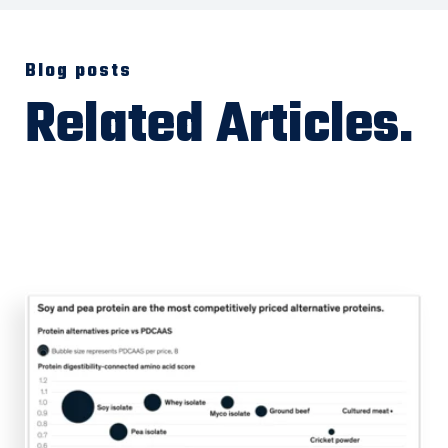
Blog posts
Related Articles.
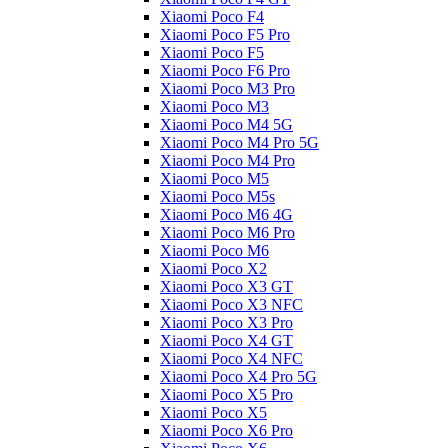
Xiaomi Poco F4
Xiaomi Poco F5 Pro
Xiaomi Poco F5
Xiaomi Poco F6 Pro
Xiaomi Poco M3 Pro
Xiaomi Poco M3
Xiaomi Poco M4 5G
Xiaomi Poco M4 Pro 5G
Xiaomi Poco M4 Pro
Xiaomi Poco M5
Xiaomi Poco M5s
Xiaomi Poco M6 4G
Xiaomi Poco M6 Pro
Xiaomi Poco M6
Xiaomi Poco X2
Xiaomi Poco X3 GT
Xiaomi Poco X3 NFC
Xiaomi Poco X3 Pro
Xiaomi Poco X4 GT
Xiaomi Poco X4 NFC
Xiaomi Poco X4 Pro 5G
Xiaomi Poco X5 Pro
Xiaomi Poco X5
Xiaomi Poco X6 Pro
• • • • • • •
WHAT YOU WILL DO |
Please write out the text from all of the items above line by line, unchanged, and leave the pictures out of your answer.

ANSWER SPACE |
Blog posts
Related Articles.
Xiaomi Poco F4
Xiaomi Poco F5 Pro
Xiaomi Poco F5
Xiaomi Poco F6 Pro
Xiaomi Poco M3 Pro
Xiaomi Poco M3
Xiaomi Poco M4 5G
Xiaomi Poco M4 Pro 5G
Xiaomi Poco M4 Pro
Xiaomi Poco M5
Xiaomi Poco M5s
Xiaomi Poco M6 4G
Xiaomi Poco M6 Pro
Xiaomi Poco M6
Xiaomi Poco X2
Xiaomi Poco X3 GT
Xiaomi Poco X3 NFC
Xiaomi Poco X3 Pro
Xiaomi Poco X4 GT
Xiaomi Poco X4 NFC
Xiaomi Poco X4 Pro 5G
Xiaomi Poco X5 Pro
Xiaomi Poco X5
Xiaomi Poco X6 Pro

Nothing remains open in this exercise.